Dopo La vita sognata degli angeli e Julia, Érick Zonca dirige il suo terzo lungometraggio, Fleuve noir, uscito per il pubblico italiano con il titolo Black Tide. La sceneggiatura è scritta di suo pugno, ma il soggetto è tratto dal romanzo dell’israeliano Dror Mishani The Missing File, Un caso di scomparsa. Un film ogni dieci anni, come se tra l’uno e l’altro fosse necessario far decantare la materia viva prima che si trasformi in qualcosa di buono, strato dopo strato. E questo film, in effetti, potrebbe essere il frutto di un’opera di sedimentazione: prima l’adattamento della storia, da Tel Aviv a Parigi. Poi la reinterpretazione della trama, che si dischiude mano a mano rivelando ogni volta una nuova versione dei fatti. Fino ad arrivare al cuore di questa vicenda criminale, un noir dai toni cupi e un po’ grotteschi in cui nessuno si scopre innocente. A partire da chi dovrebbe rappresentare l’ordine costituito, il detective François Visconti.

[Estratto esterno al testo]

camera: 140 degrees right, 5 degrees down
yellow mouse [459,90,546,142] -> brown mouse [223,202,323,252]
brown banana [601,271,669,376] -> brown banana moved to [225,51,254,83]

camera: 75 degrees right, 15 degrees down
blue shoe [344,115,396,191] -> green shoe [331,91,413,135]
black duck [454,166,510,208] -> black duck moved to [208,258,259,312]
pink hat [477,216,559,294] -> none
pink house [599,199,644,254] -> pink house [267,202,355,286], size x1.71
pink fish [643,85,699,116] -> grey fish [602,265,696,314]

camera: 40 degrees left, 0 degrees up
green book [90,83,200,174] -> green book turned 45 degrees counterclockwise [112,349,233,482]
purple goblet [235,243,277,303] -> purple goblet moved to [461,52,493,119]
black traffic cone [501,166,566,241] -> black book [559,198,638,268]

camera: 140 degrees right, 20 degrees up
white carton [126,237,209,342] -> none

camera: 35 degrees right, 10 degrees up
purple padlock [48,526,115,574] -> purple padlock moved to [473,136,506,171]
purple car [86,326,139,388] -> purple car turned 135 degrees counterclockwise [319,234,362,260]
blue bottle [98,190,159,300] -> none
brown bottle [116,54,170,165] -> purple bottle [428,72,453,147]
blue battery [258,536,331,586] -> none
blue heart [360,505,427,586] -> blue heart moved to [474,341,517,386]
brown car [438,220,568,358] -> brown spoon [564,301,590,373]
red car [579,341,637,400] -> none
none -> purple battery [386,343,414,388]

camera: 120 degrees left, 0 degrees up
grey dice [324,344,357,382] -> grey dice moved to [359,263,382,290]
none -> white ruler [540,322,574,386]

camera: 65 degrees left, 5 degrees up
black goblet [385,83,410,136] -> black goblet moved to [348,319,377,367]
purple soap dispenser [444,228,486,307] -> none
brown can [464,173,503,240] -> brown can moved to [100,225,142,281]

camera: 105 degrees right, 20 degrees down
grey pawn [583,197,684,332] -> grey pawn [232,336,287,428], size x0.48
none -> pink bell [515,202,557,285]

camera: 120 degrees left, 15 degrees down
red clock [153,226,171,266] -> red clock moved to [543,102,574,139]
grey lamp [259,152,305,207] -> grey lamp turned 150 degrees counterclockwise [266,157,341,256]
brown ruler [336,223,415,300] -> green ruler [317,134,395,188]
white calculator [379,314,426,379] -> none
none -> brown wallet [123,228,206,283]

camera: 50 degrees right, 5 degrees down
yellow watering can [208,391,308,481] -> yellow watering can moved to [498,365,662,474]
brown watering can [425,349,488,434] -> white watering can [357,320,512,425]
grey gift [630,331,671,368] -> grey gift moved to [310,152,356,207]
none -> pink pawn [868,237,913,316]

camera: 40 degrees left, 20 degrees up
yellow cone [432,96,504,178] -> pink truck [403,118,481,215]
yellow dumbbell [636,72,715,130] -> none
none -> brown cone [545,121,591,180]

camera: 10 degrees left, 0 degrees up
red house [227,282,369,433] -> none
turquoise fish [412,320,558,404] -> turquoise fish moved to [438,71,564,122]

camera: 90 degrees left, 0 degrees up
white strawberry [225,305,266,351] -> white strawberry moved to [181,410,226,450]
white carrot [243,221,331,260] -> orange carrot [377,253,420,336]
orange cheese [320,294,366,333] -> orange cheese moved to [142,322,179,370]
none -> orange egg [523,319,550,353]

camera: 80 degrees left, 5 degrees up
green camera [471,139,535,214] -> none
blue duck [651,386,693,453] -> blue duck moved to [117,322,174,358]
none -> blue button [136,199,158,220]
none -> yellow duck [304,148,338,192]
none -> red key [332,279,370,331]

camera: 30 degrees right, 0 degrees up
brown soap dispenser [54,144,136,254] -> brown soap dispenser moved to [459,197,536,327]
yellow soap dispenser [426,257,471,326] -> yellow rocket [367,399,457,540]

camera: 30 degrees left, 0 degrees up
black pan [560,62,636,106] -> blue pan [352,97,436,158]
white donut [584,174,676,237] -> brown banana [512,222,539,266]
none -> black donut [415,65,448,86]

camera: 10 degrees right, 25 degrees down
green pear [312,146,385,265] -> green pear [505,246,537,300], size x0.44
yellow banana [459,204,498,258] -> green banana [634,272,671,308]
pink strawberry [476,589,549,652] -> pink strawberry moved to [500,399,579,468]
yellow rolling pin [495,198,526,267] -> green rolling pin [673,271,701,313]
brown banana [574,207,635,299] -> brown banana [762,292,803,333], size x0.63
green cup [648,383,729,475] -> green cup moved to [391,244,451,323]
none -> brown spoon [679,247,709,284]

È un tipo strano, il comandante Visconti. Sembra disegnato a immagine e somiglianza del regista: di origini italiane, come Zonca, e con problemi di alcool, come Zonca, potrebbe esser uscito direttamente dalle pagine di un giallo, già con indosso quel suo trench troppo largo e trasandato. Un Philip Marlowe imbastardito dagli stereotipi del polar francese: fuma, beve whisky e si muove praticamente solo di notte mescolandosi con i bassifondi della Capitale, una ville lumière in cui le luci sono quelle dei night e delle banlieue. Si immerge nella malavita fino a rischiare di oltrepassare il limite, pur restando sempre dalla parte della legge. Tanto bravo nel suo mestiere di segugio – seppur con metodi non proprio tradizionali – quanto incapace di essere un buon padre: mentre suo figlio gioca a fare il pusher, Visconti deve mettersi sulle tracce di un altro adolescente. Danny Arnault, figlio di una famiglia borghese, scompare nel nulla. E quando Yann Bellaile, il professore del ragazzo, entra in scena, ecco che abbiamo già il principale sospettato, nonché il colpevole perfetto.
Ma è tutto troppo semplice per essere vero, tutto troppo finto. Come se la soluzione del caso, così lampante, ricalcasse la trama già scritta di un thriller ben congegnato. «C’è un cadavere nel bosco», dice qualcuno. Pure i personaggi parlano con un linguaggio dal forte sapore letterario, mentre, quasi di sfuggita, compaiono citazioni di Franz Kafka e Albert Camus. Finché tutto sembra il frutto di una mente perversa che ama giocare con le parole, oltre che con la vita delle persone. Tra false piste, cliché e qualche colpo di scena, gli indizi vengono suggeriti al telefono da un insegnante che sogna di diventare il nuovo Günter Grass. Le ultime ore di vita del giovane vengono ricostruite, anzi costruite, passo dopo passo come i capitoli di un romanzo. E alla fin fine tutti i protagonisti di questa storia si fanno travolgere dalla follia di una sceneggiatura tortuosa e imprevedibile, quella marea nera del titolo originale. Dove si trova il confine tra realtà e finzione? Tra consenso e violenza? Tra bene e male?
«Voi non conoscete il potere della letteratura», dice Bellaile al commissario. «È come un’investigazione sul mondo». Perché la letteratura ha lo straordinario potere di dire la verità. Ma soprattutto di affascinare e solleticare le nostre fantasie più recondite. Ciò che nessuno di noi avrebbe mai il coraggio di fare. O forse sì, in nome della parola scritta.